Prompt: From the data that follows, copy every line holding the string "como".

Transcribed page contents
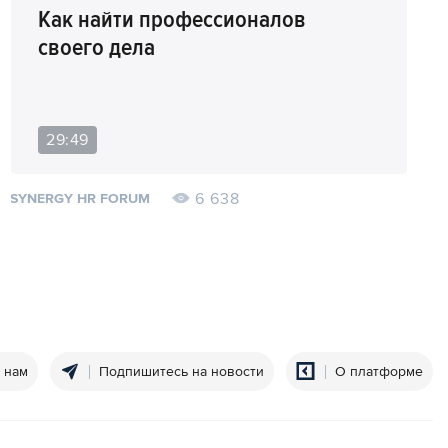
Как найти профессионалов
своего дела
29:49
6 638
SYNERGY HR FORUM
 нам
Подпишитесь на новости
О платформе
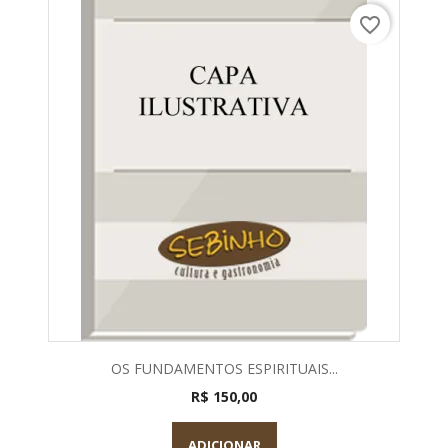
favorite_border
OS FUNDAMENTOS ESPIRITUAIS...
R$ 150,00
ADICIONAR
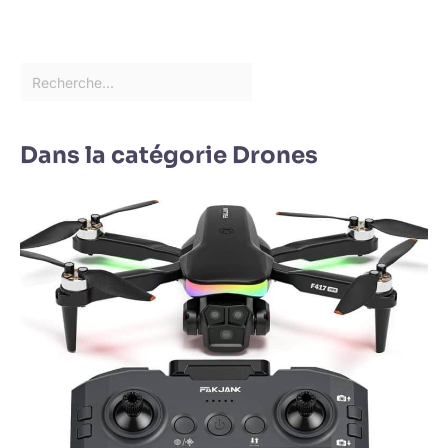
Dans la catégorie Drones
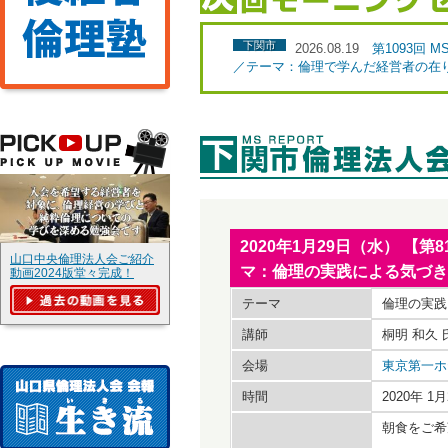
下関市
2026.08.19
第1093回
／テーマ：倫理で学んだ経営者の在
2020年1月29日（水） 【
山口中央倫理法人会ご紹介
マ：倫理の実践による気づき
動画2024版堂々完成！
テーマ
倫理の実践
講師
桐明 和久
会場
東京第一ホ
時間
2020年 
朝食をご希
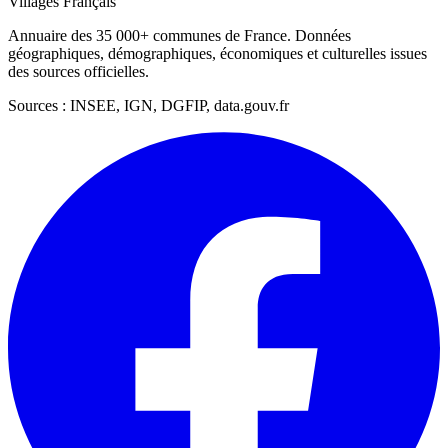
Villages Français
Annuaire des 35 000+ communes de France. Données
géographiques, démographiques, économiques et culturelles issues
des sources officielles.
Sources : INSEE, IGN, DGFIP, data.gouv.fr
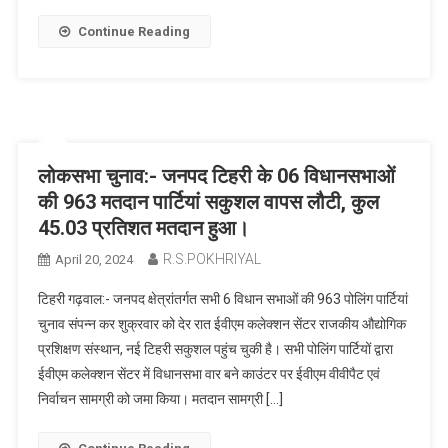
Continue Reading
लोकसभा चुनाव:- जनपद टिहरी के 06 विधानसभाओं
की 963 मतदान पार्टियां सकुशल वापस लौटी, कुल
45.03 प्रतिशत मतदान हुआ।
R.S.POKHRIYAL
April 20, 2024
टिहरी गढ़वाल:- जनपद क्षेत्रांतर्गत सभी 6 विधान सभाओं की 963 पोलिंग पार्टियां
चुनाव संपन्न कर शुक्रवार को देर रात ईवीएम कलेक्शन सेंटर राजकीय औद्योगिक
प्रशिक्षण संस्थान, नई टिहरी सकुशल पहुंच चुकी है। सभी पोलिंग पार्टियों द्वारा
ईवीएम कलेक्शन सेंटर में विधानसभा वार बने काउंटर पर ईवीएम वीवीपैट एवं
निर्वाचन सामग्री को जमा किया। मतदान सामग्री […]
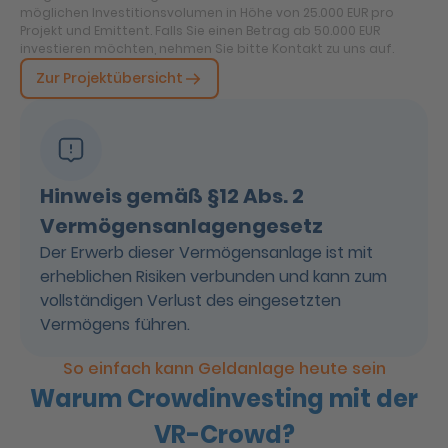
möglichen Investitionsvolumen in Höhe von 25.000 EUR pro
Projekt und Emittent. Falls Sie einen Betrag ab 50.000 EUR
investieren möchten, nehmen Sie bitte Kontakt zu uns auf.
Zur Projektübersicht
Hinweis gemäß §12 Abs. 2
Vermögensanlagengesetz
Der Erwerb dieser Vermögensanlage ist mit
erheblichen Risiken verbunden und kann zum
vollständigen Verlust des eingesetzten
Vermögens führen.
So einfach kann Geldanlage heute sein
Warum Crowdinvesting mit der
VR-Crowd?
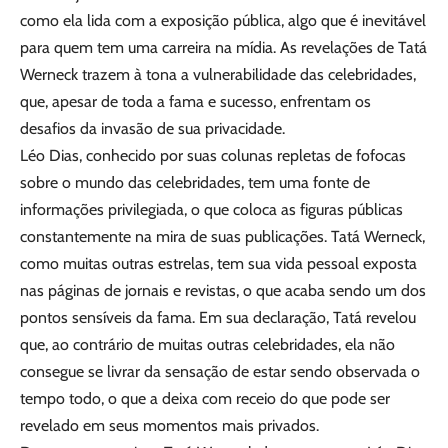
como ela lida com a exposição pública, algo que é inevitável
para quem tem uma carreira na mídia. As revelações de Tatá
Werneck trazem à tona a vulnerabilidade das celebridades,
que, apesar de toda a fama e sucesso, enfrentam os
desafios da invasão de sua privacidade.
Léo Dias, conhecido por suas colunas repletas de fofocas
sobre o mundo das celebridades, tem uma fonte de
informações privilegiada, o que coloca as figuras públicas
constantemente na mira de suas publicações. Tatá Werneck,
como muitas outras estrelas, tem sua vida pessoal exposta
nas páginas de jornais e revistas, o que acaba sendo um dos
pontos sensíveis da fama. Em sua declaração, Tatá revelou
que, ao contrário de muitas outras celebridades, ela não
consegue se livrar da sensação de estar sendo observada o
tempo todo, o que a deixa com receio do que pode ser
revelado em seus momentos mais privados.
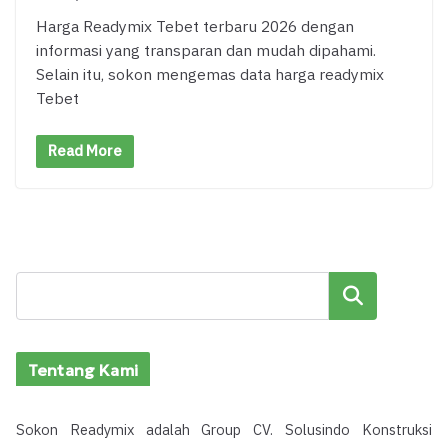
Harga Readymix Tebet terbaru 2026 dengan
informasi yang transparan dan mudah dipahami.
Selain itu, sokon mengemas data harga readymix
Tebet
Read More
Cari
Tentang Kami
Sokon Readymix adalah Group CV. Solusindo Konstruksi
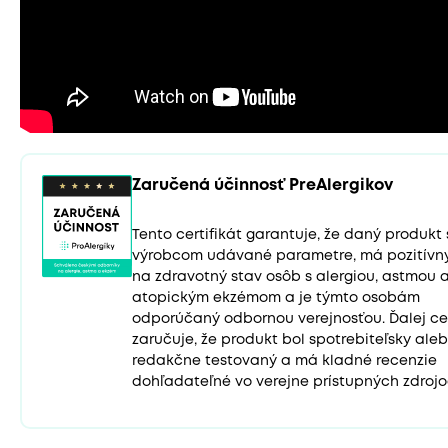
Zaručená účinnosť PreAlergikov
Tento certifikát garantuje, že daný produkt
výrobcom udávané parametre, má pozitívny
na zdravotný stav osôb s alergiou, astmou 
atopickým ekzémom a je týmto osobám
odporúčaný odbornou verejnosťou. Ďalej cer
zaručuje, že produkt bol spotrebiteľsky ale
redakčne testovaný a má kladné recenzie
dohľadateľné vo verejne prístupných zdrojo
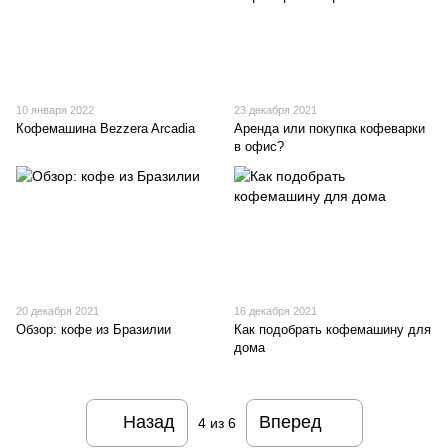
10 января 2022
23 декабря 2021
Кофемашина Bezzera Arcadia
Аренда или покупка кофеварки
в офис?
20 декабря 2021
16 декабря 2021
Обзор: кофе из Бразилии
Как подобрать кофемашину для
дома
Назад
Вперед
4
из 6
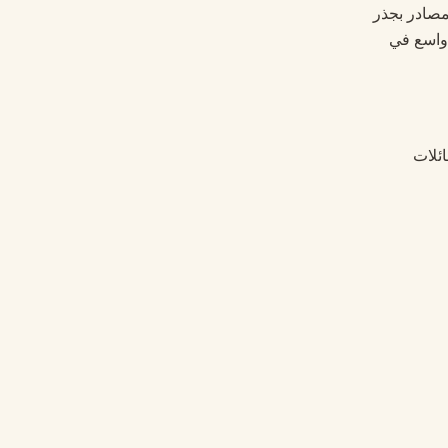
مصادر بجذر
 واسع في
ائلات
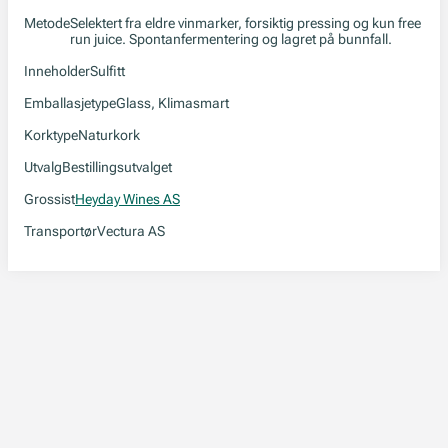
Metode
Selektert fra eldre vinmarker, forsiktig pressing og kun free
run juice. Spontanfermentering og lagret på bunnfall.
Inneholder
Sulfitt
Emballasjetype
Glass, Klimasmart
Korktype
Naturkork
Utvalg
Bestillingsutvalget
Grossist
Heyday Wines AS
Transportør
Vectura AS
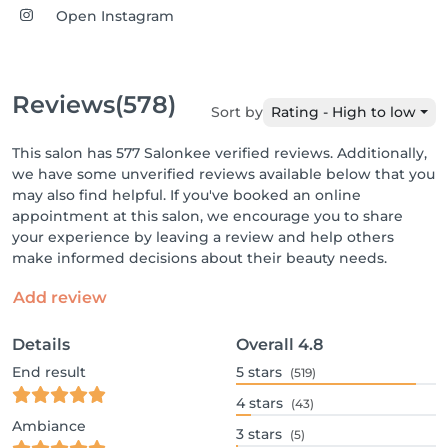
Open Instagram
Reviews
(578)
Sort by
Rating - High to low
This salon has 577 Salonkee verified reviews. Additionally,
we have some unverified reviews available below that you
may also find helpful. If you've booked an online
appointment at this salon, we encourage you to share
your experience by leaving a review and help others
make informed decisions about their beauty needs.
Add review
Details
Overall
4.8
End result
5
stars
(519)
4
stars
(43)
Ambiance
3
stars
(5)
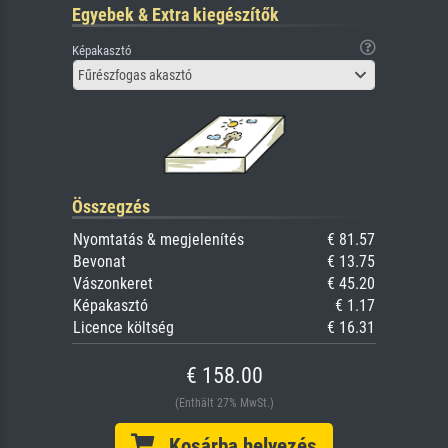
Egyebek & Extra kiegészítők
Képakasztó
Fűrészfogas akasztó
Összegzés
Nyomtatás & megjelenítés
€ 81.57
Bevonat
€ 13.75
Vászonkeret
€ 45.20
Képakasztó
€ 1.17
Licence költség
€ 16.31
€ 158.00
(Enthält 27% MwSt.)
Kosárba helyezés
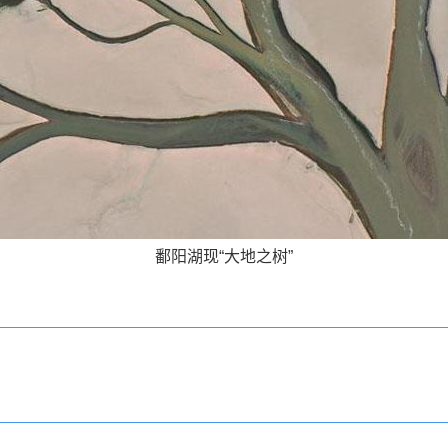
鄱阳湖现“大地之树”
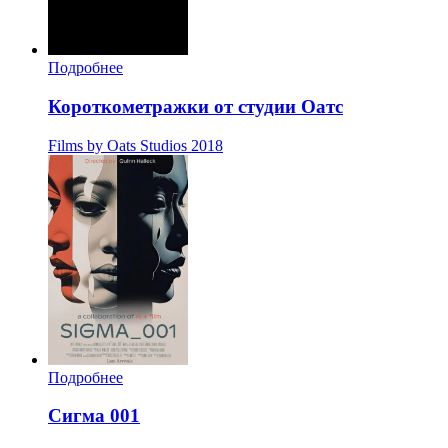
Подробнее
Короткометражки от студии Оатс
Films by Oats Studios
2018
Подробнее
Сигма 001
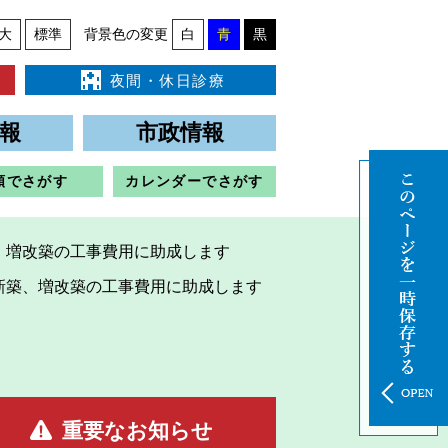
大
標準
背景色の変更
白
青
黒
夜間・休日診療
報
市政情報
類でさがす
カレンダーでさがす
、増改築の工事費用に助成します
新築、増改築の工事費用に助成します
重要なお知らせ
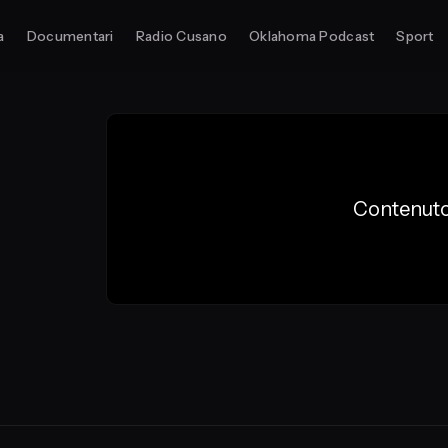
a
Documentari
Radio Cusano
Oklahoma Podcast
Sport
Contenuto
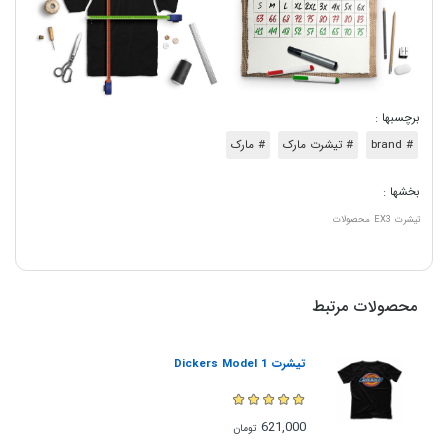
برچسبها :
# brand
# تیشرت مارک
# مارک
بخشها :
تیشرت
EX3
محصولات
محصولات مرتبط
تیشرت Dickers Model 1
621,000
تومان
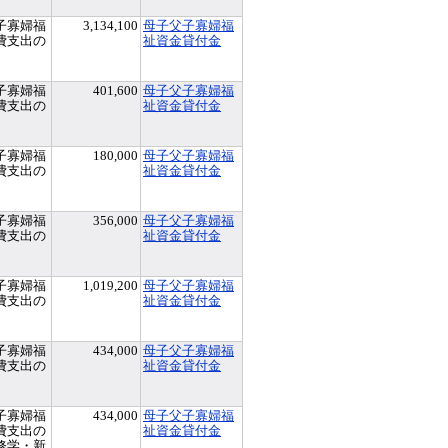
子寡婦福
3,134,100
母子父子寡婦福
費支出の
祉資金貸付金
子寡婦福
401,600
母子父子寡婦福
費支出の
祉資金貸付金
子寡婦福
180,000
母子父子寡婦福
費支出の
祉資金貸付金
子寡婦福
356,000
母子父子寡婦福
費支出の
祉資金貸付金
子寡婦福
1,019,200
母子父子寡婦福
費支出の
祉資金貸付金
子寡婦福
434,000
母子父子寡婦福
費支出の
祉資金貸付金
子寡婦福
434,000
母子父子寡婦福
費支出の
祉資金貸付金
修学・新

Expected output:
como ela lida com a exposição pública, algo que é inevitável
como muitas outras estrelas, tem sua vida pessoal exposta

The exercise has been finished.